AI Summary • Published on Sep 27, 2025
Existing automatic car damage detection methods primarily rely on 2D image analysis, which limits the comprehensive understanding and accurate geometrical representation of damage. While 3D reconstruction offers a more detailed perspective, current 3D segmentation techniques often require extensive training, scene-specific optimization, or multi-view consistency, which can be impractical for subtle damage visible only from a single viewpoint. The lack of large-scale labeled 3D datasets also poses a significant challenge for developing robust 3D-based solutions.
CrashSplat proposes an end-to-end pipeline for 3D vehicle damage segmentation by lifting 2D masks. The process begins with predicting 2D damage masks using an instance segmentation model, specifically a YOLOv11 network trained on datasets like CarDD and VehiDE. Concurrently, Structure from Motion (SfM) via COLMAP is used on multiple vehicle images to compute camera parameters and generate a sparse point cloud. This point cloud then initializes a 3D Gaussian Splatting (3D-GS) reconstruction of the vehicle. The core contribution is a learning-free, single-view 3D-GS segmentation method: Gaussians are projected onto the image plane using the computed camera parameters. Those falling within the detected 2D mask are then processed using a Z-buffering-inspired algorithm, sorting Gaussians by depth and cumulating their weights. Further refinement involves statistical filtering based on the normal distribution of depth and opacity to remove outliers and noise, ensuring a robust and consistent 3D damage mask.

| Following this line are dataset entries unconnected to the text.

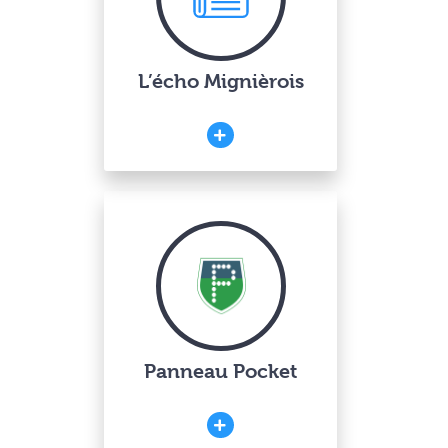
L’écho Mignièrois
Panneau Pocket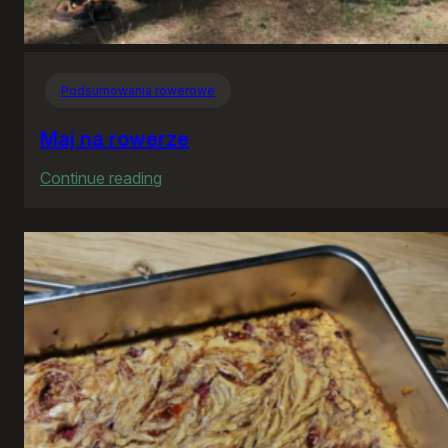
Podsumowania rowerowe
Maj na rowerze
:
Continue reading
Maj
na
rowerze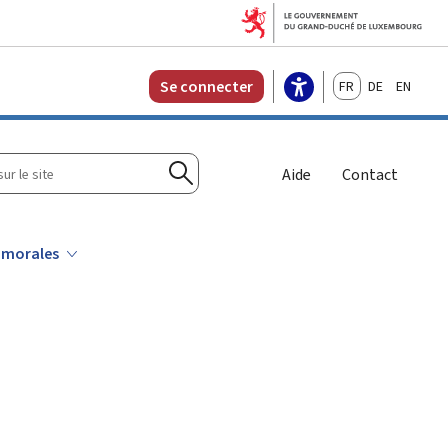
Français
Deutsch
English
Se connecter
r
Aide
Contact
Rechercher
 morales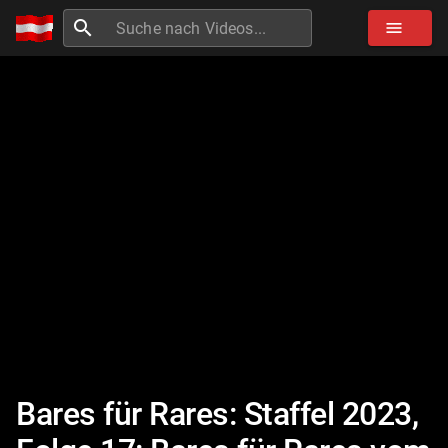
search
menu
Bares für Rares: Staffel 2023,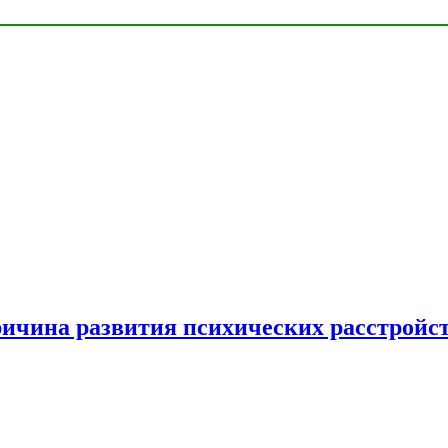
ричина развития психических расстройс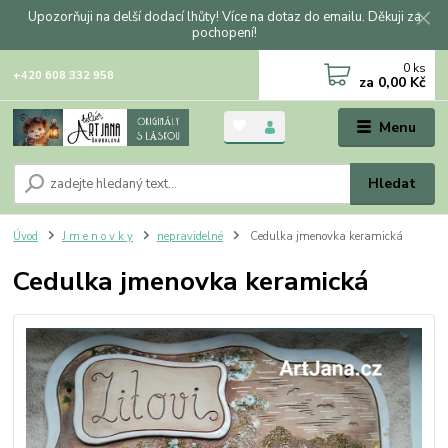
Upozorňuji na delší dodací lhůty! Více na dotaz do emailu. Děkuji za
pochopení!
0
ks
+420 608 332 958
za
0,00 Kč
Menu
Hledat
Úvod
J m e n o v k y
nepravidelné
Cedulka jmenovka keramická
Cedulka jmenovka keramická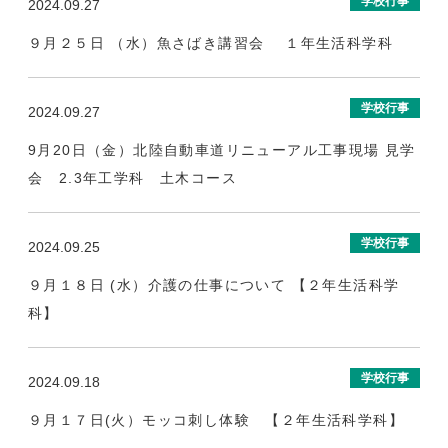
学校行事
2024.09.27
９月２５日 （水）魚さばき講習会 １年生活科学科
学校行事
2024.09.27
9月20日（金）北陸自動車道リニューアル工事現場 見学
会 2.3年工学科 土木コース
学校行事
2024.09.25
９月１８日 (水）介護の仕事について 【２年生活科学
科】
学校行事
2024.09.18
９月１７日(火）モッコ刺し体験 【２年生活科学科】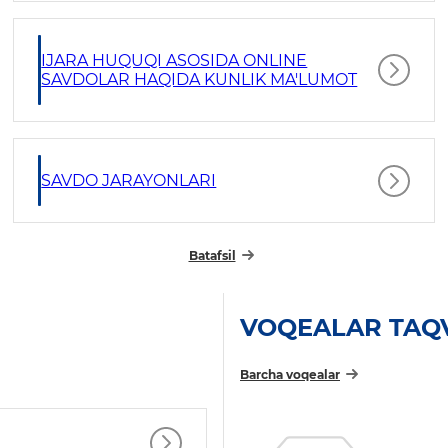
IJARA HUQUQI ASOSIDA ONLINE
SAVDOLAR HAQIDA KUNLIK MA'LUMOT
SAVDO JARAYONLARI
Batafsil
VOQEALAR TAQ
Barcha voqealar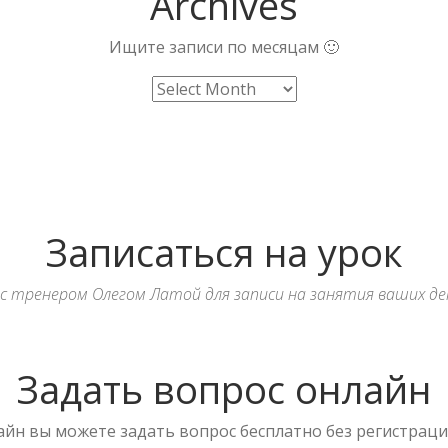
Archives
Ищите записи по месяцам 🙂
Записаться на урок
с тренером Олегом Латой для записи на занятия ваших де
Задать вопрос онлайн
йн вы можете задать вопрос бесплатно без регистрации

Experiments demonstrated that CrashSplat's single-view 3D segmentation approach is robust and effective, particularly for challenging scenarios where multi-view consistency is difficult to achieve. On 2D instance segmentation, YOLOv11-l and YOLOv11-x models achieved competitive mAP metrics on CarDD and VehiDE datasets, with YOLOv11-l being preferred for its efficiency. When comparing 3D segmentation, CrashSplat's single-view method yielded results comparable to, and in some cases outperformed, existing multi-view and training-based 3D segmentation approaches on public datasets like SPIn-NeRF and the "Truck" scene from Tanks and Temples. The method achieved sub-second CPU latency per instance for the segmentation process, highlighting its computational efficiency and avoidance of heavy preprocessing or reliance on large foundation models. Qualitative results showed consistent and visually high-quality 3D masks from multiple viewpoints despite using only a single input view for segmentation.
The CrashSplat solution has significant practical implications for real-world applications such as auto insurance, car repair shops, and online car sales, enabling more accurate and interactive damage assessments. By providing a superior geometrical representation of damage, it can improve visualization and analysis processes. However, the approach has limitations stemming from the quality of the initial 2D instance segmentation network, which can be affected by shadows, reflections, and the scarcity of high-quality, large-scale labeled damage datasets. Furthermore, the quality of the 3D-GS reconstruction inherently impacts the final segmentation, especially on challenging surfaces like glass. Future work includes addressing these dataset limitations, potentially through synthetic data generation, expanding evaluation to more diverse datasets, comparing against a broader range of 3D-GS baselines, and optimizing the Z-buffering algorithm for multi-threaded processing to further reduce runtime.